Review: Lutes, Viols and Temperaments by Mark Lindley

Reviewed by Edward L. Kottick

Originally published in American Lutherie #2, 1985 and Big Red Book of American Lutherie Volume One, 2000



Lutes, Viols and Temperaments
Mark Lindley
Cambridge University Press, 1984
Out of print (1999)

This book represents a landmark of scholarship that cannot be ignored by those who deal with fretted string instruments, whether scholar, maker, or player. Mark Lindley, one of the world’s experts on this complex subject, summarizes everything that can at present be said about the ways in which theorists and performers viewed the problem of temperament on fretted string instruments between ca. 1520 and ca. 1740. He does a brilliant job of sorting out the writers. He explains how some of them misunderstood the mathematical principles involved in reckoning temperament, and he shows how many of them, in turn, have been misinterpreted by modern scholars.

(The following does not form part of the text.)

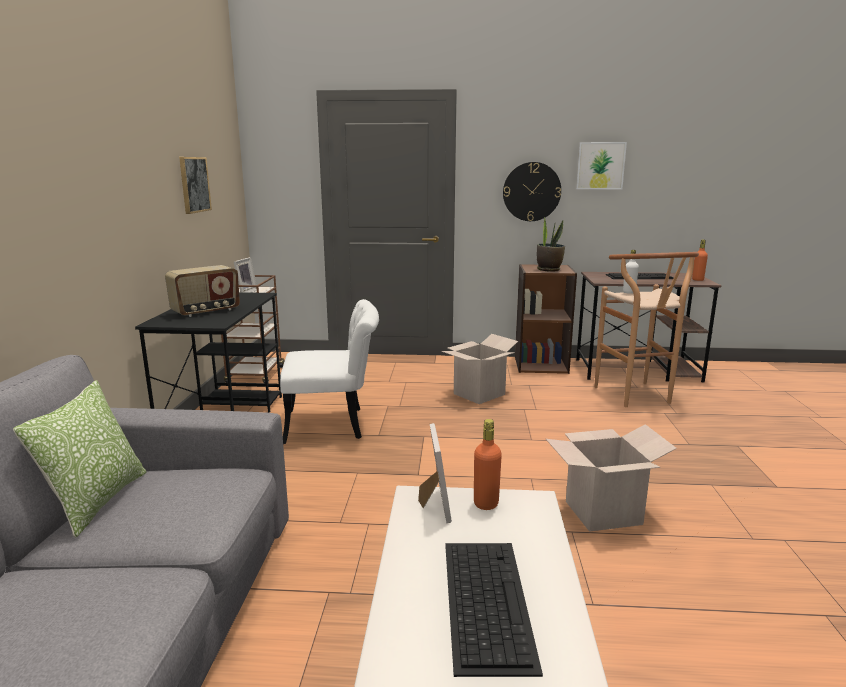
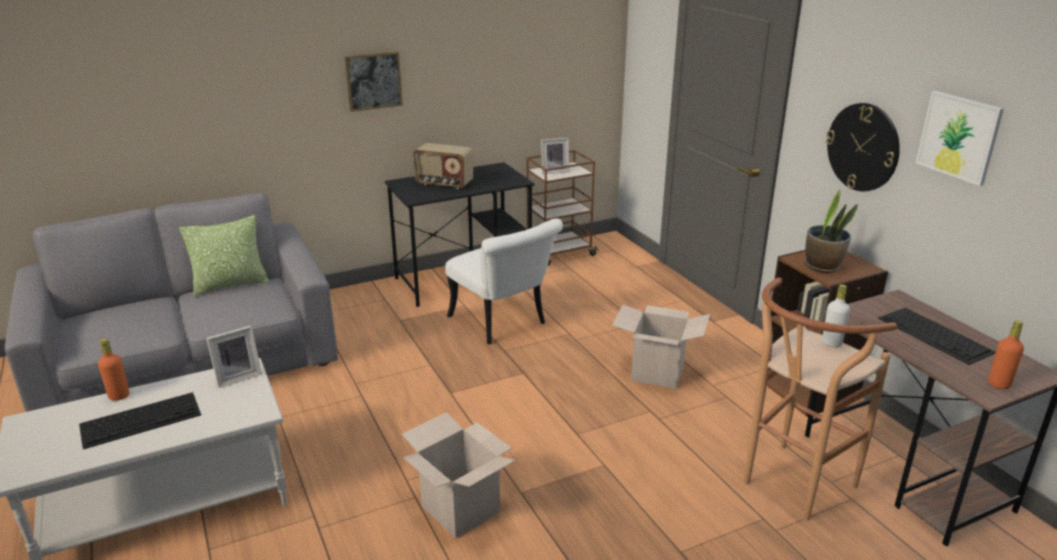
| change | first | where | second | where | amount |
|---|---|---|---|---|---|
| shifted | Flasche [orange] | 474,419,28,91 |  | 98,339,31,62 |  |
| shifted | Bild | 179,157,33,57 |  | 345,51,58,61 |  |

The information is laid out clearly. Quotations from original sources have the English translation in parallel columns: thus, if Lindley draws an inference from the primary material, you are free to disagree and draw your own. The mathematics of temperament are presented clearly and, in many cases, masterfully, as in his explication of the distinction between the ratio of 18:17 and 12th root of 2.